While economists expect a rejig in CPI forecast by the MPC, its external members Ashima Goyal and Jayant Varma told FE last month that the June CPI reading will not have major impact on the expected retail inflation trajectory for the current fiscal. “Food prices are erratic during the monsoon, but also transient so they are not expected to cause major changes in expected retail inflation,” Goyal said.
The current stance
A majority of economists said they do not expect any change in RBI’s “withdrawal of accommodation” stance. The two major reasons for retaining the current stance, as per IDFC First Bank chief economist Gaura Sengupta is that there are upside risks to CPI inflation due to surge in food prices in July and that the FY24 CPI inflation is expected to average at 5.4% with Q2 number averaging at 6%.
Secondly, core liquidity surplus remains substantial due to a sharp rise in balance of payment surplus in Q1FY24 and there is a transient impact of `2,000 bank note withdrawal. As a result, the RBI has been conducting reverse rate reverse auction to withdraw liquidity and keep overnight rates near repo rate, she said.
“With the looming risk of food inflation, MPC is not going to change its stance in this policy. Rather they will wait for food prices to soften,” says Soumyajit Niyogi, director at India Ratings & Research.
Pivot likely in June 2024
The economists concurred that the central bank is unlikely to cut repo rate in the current calendar year and pivot to rate cuts only in the first quarter of the next financial year.
“We don’t expect a rate cut this fiscal given that inflation is still a concern and growth is holding up well. We could see a 50-bps rate cut in the first quarter of next fiscal,” says Rajani Sinha, chief economist at CareEdge Ratings.

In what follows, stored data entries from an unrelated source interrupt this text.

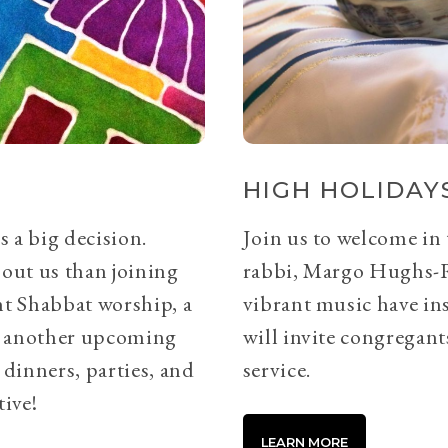
HIGH HOLIDAYS
s a big decision.
Join us to welcome in
bout us than joining
rabbi, Margo Hughs-
ht Shabbat worship, a
vibrant music have ins
or another upcoming
will invite congregants
 dinners, parties, and
service.
tive!
LEARN MORE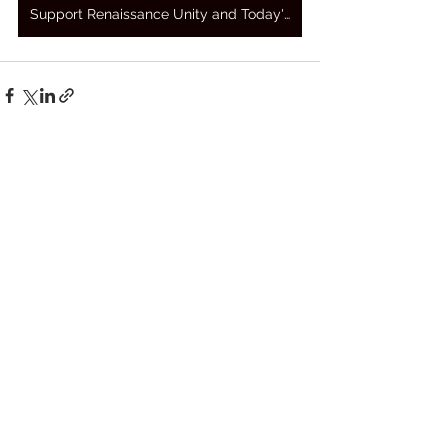
Support Renaissance Unity and Today's Awakening Prayers
See All
Recent Posts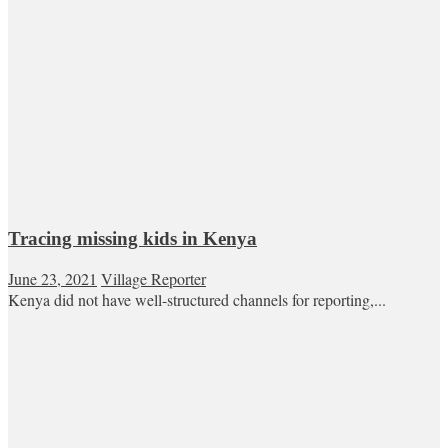
Tracing missing kids in Kenya
June 23, 2021
Village Reporter
Kenya did not have well-structured channels for reporting,...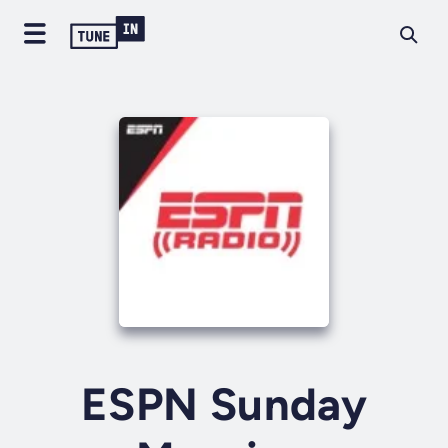
ESPN Sunday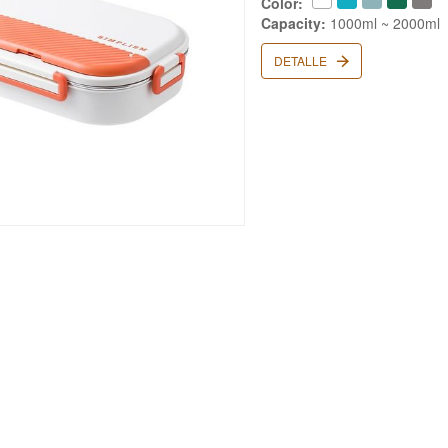
Color:
Capacity:
1000ml ~ 2000ml
DETALLE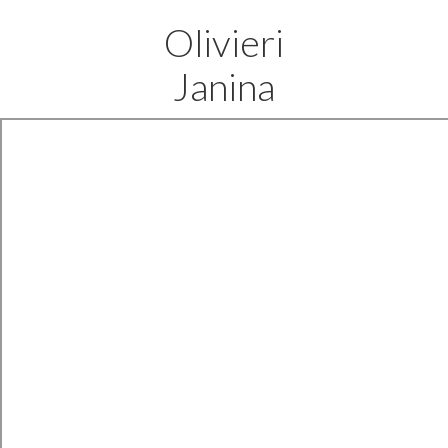
Olivieri
Janina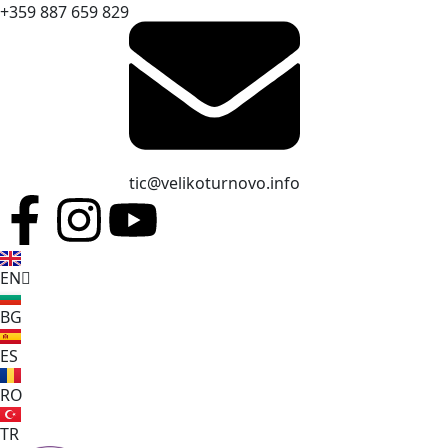
+359 887 659 829
tic@velikoturnovo.info
EN
BG
ES
RO
TR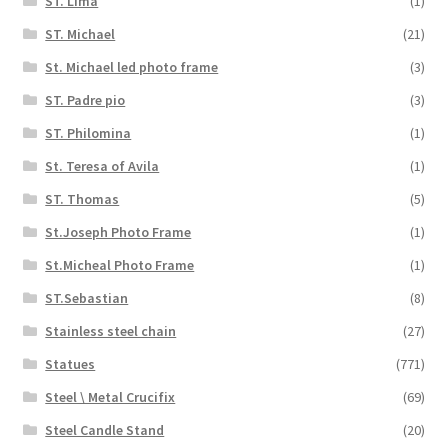
ST. Lima
(1)
ST. Michael
(21)
St. Michael led photo frame
(3)
ST. Padre pio
(3)
ST. Philomina
(1)
St. Teresa of Avila
(1)
ST. Thomas
(5)
St.Joseph Photo Frame
(1)
St.Micheal Photo Frame
(1)
ST.Sebastian
(8)
Stainless steel chain
(27)
Statues
(771)
Steel \ Metal Crucifix
(69)
Steel Candle Stand
(20)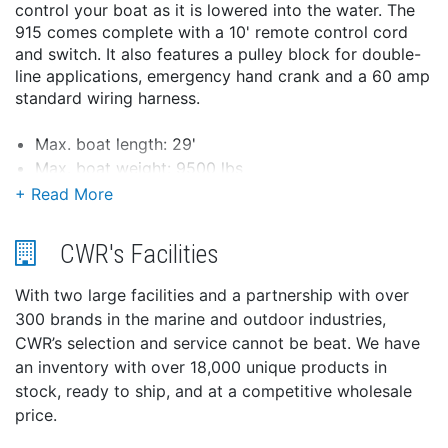
control your boat as it is lowered into the water. The
915 comes complete with a 10' remote control cord
and switch. It also features a pulley block for double-
line applications, emergency hand crank and a 60 amp
standard wiring harness.
Max. boat length: 29'
Max. boat weight: 9500 lbs
Vertical lift capacity of 3200 lbs, double line
capacity of 7500 lbs. (not to be used as a hoist)
Power-in/power-out control
CWR's Facilities
Line speed 10 FPM
12 volt operating power
With two large facilities and a partnership with over
10' remote control cord and switch
300 brands in the marine and outdoor industries,
40' x 7/32" cable
CWR’s selection and service cannot be beat. We have
Manual hand crank
an inventory with over 18,000 unique products in
Pulley block for double-line applications
stock, ready to ship, and at a competitive wholesale
60 amp standard wiring harness
price.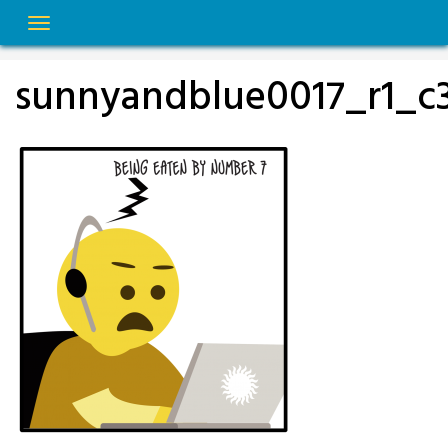
Skip
to
content
sunnyandblue0017_r1_c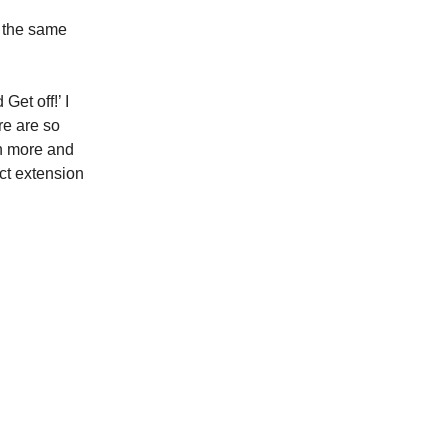
ve the same
et off!’ I
re are so
en more and
ect extension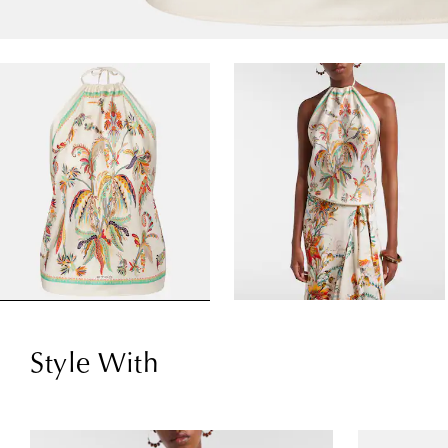
Style With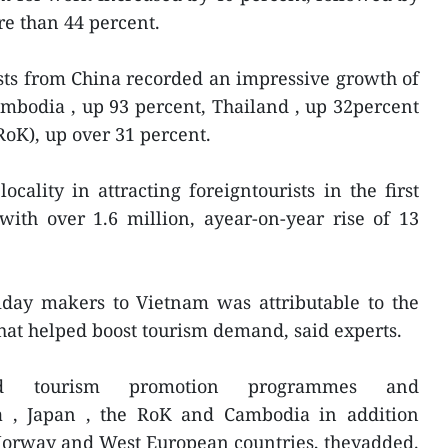
re than 44 percent.
sts from China recorded an impressive growth of
mbodia , up 93 percent, Thailand , up 32percent
RoK), up over 31 percent.
cality in attracting foreigntourists in the first
ith over 1.6 million, ayear-on-year rise of 13
iday makers to Vietnam was attributable to the
hat helped boost tourism demand, said experts.
ed tourism promotion programmes and
a , Japan , the RoK and Cambodia in addition
 Norway and West European countries, theyadded.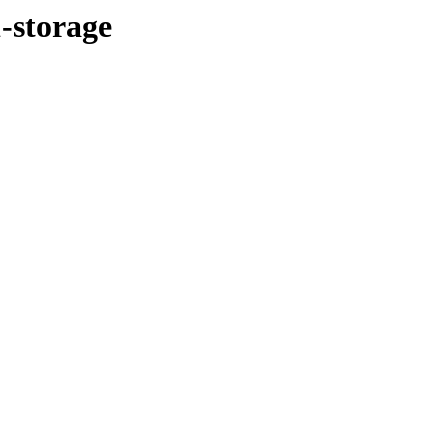
1-storage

Anubhuti Sahay, head of South Asia economic research at Standard Chartered Bank, said she expects first rate cut in June 2024 of 25 bps. Sahay expects the rate cutting cycle to be shallow, with a total of 50 bps cut next fiscal, amid higher global rates, risks around sticky inflation and still resilient growth.
Sujan Hajra, chief economist and ED at brokerage house Anand Rathi, said he does not expect the MPC to pivot to a rate cut in the next 12 months. He said that though the current policy rates in the EU and the US are nearly 400 bps higher than their long-term averages, it is important to note that these countries maintained an extremely accommodative monetary policy from the 2008 global financial crisis until 2021.
“As a result, returning to previous average policy rates does not appear to be a viable option. Furthermore, the IMF estimates that inflation rates in both the EU and the US will only converge with the respective central banks’ comfort zones by 2025. As a result, aggressive rate cuts in these regions before the second half of 2024 appear unlikely,’ Hajra said.